Run through the data and copy out every line that mentions the word "presses".

___ INFORMATION ___

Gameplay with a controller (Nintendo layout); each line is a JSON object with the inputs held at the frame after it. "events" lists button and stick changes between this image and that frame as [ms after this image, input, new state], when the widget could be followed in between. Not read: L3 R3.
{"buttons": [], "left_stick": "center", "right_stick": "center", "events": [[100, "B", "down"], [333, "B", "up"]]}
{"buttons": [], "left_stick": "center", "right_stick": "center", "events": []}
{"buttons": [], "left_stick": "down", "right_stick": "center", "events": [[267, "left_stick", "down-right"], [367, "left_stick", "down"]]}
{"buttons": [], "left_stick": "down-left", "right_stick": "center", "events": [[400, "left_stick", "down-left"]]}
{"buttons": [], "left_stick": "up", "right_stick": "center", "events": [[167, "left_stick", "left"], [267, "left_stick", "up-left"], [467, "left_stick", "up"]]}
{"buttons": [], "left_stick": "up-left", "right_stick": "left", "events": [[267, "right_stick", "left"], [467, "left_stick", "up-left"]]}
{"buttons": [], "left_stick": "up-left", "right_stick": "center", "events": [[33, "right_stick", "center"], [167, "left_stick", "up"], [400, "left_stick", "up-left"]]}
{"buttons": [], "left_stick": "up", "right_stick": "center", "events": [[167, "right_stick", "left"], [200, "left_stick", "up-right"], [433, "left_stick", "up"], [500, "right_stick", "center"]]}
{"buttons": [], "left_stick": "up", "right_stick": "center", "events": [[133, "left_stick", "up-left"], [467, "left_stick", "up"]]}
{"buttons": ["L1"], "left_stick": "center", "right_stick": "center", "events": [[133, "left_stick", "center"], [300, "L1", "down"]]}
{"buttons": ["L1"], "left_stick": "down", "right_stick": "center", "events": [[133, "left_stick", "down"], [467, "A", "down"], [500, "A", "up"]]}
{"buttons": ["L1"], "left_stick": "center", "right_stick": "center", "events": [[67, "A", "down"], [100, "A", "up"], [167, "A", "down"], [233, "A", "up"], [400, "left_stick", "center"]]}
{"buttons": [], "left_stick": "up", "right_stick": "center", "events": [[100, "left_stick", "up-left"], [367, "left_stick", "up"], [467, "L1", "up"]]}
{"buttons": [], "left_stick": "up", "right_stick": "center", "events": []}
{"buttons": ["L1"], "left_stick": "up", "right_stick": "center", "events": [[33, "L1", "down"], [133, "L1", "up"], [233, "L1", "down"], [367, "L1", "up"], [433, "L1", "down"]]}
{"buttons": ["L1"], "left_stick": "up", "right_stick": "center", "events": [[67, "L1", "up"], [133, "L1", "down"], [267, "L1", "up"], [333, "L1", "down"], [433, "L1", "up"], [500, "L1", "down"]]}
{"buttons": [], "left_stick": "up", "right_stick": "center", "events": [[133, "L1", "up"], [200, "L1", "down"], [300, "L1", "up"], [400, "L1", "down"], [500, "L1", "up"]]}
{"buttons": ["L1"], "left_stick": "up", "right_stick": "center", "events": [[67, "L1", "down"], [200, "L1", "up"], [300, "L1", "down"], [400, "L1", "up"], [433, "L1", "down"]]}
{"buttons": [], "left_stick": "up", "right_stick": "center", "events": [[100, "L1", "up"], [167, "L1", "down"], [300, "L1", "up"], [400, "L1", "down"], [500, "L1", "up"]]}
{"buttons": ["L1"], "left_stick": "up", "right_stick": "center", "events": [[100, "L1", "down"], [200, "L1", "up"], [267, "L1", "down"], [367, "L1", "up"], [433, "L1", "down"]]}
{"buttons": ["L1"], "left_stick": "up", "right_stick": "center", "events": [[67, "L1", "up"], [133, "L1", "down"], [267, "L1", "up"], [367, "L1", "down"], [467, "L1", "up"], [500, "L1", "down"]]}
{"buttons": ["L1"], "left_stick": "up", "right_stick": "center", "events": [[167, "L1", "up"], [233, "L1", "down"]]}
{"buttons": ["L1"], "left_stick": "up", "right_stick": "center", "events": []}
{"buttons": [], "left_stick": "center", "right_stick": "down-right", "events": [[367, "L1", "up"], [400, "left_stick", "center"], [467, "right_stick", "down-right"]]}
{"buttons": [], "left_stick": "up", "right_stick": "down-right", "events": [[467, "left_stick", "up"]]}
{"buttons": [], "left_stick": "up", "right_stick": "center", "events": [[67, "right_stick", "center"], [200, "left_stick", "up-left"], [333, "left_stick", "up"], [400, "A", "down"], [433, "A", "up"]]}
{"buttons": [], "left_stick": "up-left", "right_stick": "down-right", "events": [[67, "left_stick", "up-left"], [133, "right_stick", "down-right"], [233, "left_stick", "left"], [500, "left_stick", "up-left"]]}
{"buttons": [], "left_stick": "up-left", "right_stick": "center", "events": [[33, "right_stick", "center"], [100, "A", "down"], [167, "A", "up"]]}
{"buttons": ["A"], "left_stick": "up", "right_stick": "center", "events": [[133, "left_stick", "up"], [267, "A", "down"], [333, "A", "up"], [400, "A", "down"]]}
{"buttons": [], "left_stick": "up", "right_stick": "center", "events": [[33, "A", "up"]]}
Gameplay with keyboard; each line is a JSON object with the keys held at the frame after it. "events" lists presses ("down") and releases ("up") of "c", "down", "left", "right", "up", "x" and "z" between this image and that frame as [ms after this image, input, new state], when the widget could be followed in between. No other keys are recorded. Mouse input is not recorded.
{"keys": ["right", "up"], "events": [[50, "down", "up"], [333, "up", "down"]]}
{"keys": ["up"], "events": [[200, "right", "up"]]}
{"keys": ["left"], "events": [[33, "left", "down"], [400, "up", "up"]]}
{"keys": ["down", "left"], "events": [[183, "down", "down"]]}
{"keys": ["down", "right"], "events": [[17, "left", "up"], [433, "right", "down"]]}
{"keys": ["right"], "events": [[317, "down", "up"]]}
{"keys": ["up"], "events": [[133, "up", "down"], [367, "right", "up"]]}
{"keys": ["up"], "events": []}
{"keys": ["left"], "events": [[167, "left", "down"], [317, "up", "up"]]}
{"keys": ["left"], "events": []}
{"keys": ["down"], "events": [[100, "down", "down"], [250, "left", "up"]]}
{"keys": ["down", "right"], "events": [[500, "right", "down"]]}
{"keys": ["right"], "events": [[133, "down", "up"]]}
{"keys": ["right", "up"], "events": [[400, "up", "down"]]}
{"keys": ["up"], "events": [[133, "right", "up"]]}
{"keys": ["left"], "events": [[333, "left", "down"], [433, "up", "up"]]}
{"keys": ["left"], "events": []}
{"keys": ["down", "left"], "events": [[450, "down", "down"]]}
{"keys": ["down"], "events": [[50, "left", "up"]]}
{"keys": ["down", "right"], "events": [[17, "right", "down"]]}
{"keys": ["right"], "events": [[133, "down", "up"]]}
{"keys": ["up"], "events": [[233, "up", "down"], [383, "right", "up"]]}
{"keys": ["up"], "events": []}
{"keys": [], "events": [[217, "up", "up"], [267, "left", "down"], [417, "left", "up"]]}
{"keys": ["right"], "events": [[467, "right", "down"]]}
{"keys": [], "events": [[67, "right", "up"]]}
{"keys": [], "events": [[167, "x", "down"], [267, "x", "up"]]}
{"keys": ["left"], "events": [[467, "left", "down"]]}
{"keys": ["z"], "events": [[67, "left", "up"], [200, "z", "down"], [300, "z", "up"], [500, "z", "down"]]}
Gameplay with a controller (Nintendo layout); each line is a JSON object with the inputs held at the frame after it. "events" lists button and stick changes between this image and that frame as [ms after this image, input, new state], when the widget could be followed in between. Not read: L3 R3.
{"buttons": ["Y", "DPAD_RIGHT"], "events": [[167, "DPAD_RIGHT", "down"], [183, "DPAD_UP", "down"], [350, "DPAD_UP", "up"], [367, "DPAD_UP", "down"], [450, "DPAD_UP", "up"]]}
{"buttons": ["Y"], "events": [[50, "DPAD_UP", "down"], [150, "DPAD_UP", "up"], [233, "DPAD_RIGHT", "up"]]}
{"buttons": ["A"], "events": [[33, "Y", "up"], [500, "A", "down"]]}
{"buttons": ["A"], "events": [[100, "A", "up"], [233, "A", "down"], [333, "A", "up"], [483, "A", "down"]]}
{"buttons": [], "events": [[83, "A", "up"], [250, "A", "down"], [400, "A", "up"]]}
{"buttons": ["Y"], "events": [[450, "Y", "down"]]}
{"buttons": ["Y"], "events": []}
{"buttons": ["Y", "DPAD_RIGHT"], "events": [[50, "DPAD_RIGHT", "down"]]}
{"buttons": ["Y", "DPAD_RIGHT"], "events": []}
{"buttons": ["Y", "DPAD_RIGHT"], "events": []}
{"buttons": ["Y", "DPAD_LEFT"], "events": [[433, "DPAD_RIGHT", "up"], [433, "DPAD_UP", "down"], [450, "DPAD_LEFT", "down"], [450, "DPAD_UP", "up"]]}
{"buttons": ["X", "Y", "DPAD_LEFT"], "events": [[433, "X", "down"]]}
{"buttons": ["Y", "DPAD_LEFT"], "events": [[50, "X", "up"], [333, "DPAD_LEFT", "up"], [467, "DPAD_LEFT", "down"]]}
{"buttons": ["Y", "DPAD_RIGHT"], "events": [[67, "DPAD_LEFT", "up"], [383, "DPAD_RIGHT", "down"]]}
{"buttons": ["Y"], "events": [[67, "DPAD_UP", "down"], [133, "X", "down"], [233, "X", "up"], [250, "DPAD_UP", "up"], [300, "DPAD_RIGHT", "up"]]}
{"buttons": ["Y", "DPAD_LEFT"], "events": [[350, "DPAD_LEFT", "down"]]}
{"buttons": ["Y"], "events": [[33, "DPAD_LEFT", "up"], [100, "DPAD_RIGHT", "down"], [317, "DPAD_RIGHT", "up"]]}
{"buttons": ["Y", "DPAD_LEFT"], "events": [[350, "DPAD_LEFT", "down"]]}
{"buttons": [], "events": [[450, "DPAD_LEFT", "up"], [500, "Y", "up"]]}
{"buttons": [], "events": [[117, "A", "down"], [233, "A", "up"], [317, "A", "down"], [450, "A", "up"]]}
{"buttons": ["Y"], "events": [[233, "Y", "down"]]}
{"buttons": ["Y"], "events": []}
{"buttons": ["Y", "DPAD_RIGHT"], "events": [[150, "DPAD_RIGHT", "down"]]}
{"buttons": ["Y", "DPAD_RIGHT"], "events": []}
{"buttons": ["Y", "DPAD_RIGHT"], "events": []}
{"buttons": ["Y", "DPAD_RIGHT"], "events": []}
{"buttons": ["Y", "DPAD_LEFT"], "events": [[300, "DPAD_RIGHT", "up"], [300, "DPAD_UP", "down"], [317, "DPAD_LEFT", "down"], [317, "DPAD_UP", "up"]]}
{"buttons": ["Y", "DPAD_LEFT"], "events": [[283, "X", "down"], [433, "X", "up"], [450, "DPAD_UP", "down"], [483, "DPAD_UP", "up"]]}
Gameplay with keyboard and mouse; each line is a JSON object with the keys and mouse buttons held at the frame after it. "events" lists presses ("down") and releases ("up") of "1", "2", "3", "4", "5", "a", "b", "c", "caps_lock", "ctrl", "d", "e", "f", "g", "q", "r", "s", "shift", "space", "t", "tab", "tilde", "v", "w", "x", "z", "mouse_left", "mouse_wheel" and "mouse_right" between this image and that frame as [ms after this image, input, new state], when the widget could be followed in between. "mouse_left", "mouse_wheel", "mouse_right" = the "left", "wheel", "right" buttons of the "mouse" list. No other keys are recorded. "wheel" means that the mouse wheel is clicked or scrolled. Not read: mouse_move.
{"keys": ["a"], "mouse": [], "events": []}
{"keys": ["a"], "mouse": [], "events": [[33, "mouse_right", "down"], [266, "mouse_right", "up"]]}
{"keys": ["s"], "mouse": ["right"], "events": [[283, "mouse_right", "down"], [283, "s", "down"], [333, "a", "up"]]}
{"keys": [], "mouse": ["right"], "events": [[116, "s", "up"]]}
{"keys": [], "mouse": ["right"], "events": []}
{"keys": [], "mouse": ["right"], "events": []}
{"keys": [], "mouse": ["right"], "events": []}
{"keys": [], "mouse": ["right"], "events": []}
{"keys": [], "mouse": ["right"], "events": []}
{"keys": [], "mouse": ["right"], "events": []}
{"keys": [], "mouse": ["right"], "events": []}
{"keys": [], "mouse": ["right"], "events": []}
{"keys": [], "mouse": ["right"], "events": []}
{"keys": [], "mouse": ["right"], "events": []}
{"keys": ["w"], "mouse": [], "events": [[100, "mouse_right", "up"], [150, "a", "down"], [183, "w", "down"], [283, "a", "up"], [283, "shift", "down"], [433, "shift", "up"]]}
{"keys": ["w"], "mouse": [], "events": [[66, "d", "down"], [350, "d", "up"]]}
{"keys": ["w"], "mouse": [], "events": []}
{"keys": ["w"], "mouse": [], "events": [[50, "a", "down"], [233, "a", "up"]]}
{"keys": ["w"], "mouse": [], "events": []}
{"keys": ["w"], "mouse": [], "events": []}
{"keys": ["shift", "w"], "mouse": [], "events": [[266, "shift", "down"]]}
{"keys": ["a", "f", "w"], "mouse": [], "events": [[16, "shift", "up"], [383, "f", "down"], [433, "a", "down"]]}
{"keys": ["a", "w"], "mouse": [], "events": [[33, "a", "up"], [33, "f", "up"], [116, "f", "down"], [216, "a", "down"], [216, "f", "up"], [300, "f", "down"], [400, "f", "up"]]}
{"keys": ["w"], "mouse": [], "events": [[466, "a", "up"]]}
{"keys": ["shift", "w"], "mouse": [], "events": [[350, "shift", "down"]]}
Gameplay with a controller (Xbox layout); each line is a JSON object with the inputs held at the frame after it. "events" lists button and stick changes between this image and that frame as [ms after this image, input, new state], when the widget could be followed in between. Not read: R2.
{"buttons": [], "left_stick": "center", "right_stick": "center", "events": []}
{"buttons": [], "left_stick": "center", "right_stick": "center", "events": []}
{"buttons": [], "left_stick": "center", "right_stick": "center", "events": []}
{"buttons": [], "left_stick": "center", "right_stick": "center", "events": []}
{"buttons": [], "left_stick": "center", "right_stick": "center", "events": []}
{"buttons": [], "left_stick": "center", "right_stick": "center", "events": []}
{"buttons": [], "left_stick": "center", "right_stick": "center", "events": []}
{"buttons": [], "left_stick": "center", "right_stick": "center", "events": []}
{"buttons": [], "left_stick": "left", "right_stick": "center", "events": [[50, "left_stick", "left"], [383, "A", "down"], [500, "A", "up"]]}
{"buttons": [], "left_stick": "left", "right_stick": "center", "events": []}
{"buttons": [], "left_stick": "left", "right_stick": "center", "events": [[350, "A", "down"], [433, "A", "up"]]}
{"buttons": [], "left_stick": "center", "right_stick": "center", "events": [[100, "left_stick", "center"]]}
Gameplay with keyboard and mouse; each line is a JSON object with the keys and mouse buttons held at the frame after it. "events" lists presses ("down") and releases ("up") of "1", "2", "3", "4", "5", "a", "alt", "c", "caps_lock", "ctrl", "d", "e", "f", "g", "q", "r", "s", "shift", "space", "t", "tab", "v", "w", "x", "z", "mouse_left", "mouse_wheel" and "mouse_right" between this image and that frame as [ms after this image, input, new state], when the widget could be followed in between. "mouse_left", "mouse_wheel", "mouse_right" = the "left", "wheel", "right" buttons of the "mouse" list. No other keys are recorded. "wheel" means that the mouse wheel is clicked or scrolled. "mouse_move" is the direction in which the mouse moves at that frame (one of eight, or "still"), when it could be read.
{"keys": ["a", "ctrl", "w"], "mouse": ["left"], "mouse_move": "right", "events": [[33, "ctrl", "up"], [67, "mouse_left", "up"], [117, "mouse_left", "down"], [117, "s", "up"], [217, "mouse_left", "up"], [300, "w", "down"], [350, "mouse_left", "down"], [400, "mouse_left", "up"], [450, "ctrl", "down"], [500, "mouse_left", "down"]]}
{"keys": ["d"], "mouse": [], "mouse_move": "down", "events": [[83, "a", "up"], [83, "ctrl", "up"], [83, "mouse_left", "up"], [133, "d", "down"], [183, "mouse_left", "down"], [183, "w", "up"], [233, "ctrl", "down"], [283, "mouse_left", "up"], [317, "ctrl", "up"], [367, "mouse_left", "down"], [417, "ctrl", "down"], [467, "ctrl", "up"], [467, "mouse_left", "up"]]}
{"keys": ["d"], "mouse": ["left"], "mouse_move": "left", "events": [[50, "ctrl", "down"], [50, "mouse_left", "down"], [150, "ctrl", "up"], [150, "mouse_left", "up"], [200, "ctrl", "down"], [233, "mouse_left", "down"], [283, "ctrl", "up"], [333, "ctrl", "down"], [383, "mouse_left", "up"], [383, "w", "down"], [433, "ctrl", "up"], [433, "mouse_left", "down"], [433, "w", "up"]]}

___

» **SOLUTION TO THE EXERCISE**
Gameplay with keyboard; each line is a JSON object with the keys held at the frame after it. "events" lists presses ("down") and releases ("up") of "c", "down", "left", "right", "up", "x" and "z" between this image and that frame as [ms after this image, input, new state], when the widget could be followed in between. No other keys are recorded. Mouse input is not recorded.
Gameplay with keyboard and mouse; each line is a JSON object with the keys and mouse buttons held at the frame after it. "events" lists presses ("down") and releases ("up") of "1", "2", "3", "4", "5", "a", "b", "c", "caps_lock", "ctrl", "d", "e", "f", "g", "q", "r", "s", "shift", "space", "t", "tab", "tilde", "v", "w", "x", "z", "mouse_left", "mouse_wheel" and "mouse_right" between this image and that frame as [ms after this image, input, new state], when the widget could be followed in between. "mouse_left", "mouse_wheel", "mouse_right" = the "left", "wheel", "right" buttons of the "mouse" list. No other keys are recorded. "wheel" means that the mouse wheel is clicked or scrolled. Not read: mouse_move.
Gameplay with keyboard and mouse; each line is a JSON object with the keys and mouse buttons held at the frame after it. "events" lists presses ("down") and releases ("up") of "1", "2", "3", "4", "5", "a", "alt", "c", "caps_lock", "ctrl", "d", "e", "f", "g", "q", "r", "s", "shift", "space", "t", "tab", "v", "w", "x", "z", "mouse_left", "mouse_wheel" and "mouse_right" between this image and that frame as [ms after this image, input, new state], when the widget could be followed in between. "mouse_left", "mouse_wheel", "mouse_right" = the "left", "wheel", "right" buttons of the "mouse" list. No other keys are recorded. "wheel" means that the mouse wheel is clicked or scrolled. "mouse_move" is the direction in which the mouse moves at that frame (one of eight, or "still"), when it could be read.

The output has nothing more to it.